De accountant reageerde door te wijzen op fouten in de berekening van klagers. Daarna kwam de accountant met een eindrapport waarin het verschil uitkwam op 4,83 procent.

Volgens de klagers deed hij meer dan zijn opdracht behelsde. De Accountantskamer wijst op een door de accountant opgesteld stappenplan. Dat plan hield in dat hij, op basis van door de kopers en verkoper verstrekte lijsten van vooruitontvangen betalingen per 31 december 2019, zou bepalen welke van de twee methodes de juiste was. Daarna zou op basis hiervan gekeken worden of een bedrag voor 2018 bepaald kon worden.

Beide partijen stemden met deze werkwijze in. Daarmee concludeert de tuchtrechter dat van een ongeoorloofde uitbreiding van de opdracht geen sprake is. Van een ‘eigen schatting door de accountant’ is geen sprake. Hij deed uitvoerig uit de doeken hoe hij tot die berekening kwam.

Ook wordt de accountant verweten dat hij een rapport, opgesteld in opdracht van de kopers, negeerde. Dit klopt niet, reageert de tuchtrechter in haar oordeel. De accountant heeft het rapport aan de hand van een deelwaarneming op twintig facturen beoordeeld.

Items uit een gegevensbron
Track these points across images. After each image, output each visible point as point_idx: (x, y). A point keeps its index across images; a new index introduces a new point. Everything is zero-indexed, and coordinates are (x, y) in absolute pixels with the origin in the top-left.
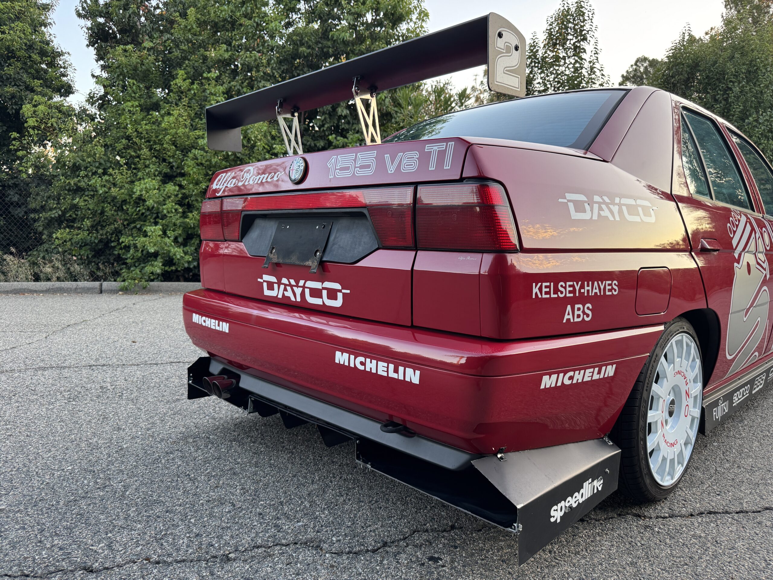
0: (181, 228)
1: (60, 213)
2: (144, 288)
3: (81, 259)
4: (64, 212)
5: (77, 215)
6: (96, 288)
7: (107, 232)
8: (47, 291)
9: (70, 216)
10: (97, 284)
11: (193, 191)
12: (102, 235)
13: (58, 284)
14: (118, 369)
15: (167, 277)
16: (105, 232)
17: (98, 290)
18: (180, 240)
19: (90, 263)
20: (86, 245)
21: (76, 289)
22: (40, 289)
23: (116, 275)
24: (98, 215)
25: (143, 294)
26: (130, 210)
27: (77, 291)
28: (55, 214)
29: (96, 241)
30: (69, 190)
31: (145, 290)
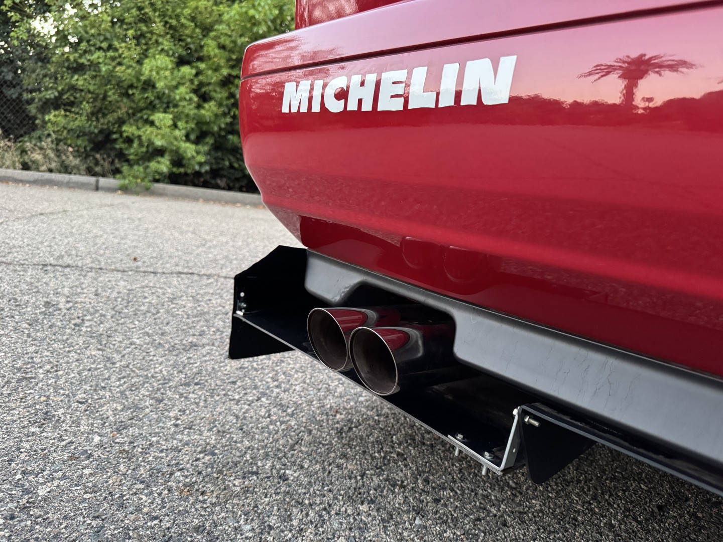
0: (195, 122)
1: (56, 94)
2: (147, 189)
3: (78, 151)
4: (61, 93)
5: (75, 98)
6: (91, 184)
7: (109, 122)
8: (35, 182)
9: (67, 98)
10: (92, 180)
11: (212, 78)
12: (102, 124)
13: (48, 175)
14: (90, 274)
15: (174, 179)
16: (106, 121)
17: (93, 187)
18: (192, 137)
19: (87, 156)
20: (84, 134)
21: (68, 183)
22: (27, 178)
23: (116, 172)
24: (99, 101)
25: (145, 195)
26: (136, 95)
27: (69, 185)
28: (51, 95)
29: (96, 131)
30: (68, 68)
31: (148, 192)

§ **TE BEANTWOORDEN VRAGEN**
1. Leg in één tot drie zinnen uit waarom de tuchtrechter in de tekst over de klacht tegen de accountant concludeert dat er geen sprake is van een ongeoorloofde uitbreiding van de opdracht.
2. Schrijf een vervolg op de tekst over de klacht tegen de accountant, te beginnen na de zin over de deelwaarneming op twintig facturen.

§ **ANTWOORDEN BIJ OPGAVE**
1. Beide partijen stemden in met het stappenplan dat de accountant had opgesteld. Volgens dat plan zou hij op basis van de door kopers en verkoper verstrekte lijsten van vooruitontvangen betalingen per 31 december 2019 bepalen welke van de twee methodes juist was. Daarna zou hij nagaan of een bedrag voor 2018 kon worden vastgesteld.

2.
Hij ontdekte negen fouten. De accountant zag onder meer correcties die betrekking hadden op vorderingen op gasten. De klagers verstrekten geen deugdelijke onderbouwing voor die correcties, ondanks dat ze daartoe ruim de gelegenheid had gehad. Volgens de accountant zijn die wijzigingen gebaseerd op kennis achteraf.

Hij wees er onder meer op dat op 31 december 2018 niet bekend is of een overnachting in de loop van 2019 wordt geannuleerd. Die correctie mag je boekhoudkundig niet doorvoeren omdat dit ook niet is gebeurd voor 2019, zei de accountant. De klagers hadden op dit verweer onvoldoende weerwoord waardoor ook dit klachtonderdeel ongegrond is.

Dat maakt dat de gehele klacht ongegrond is verklaard.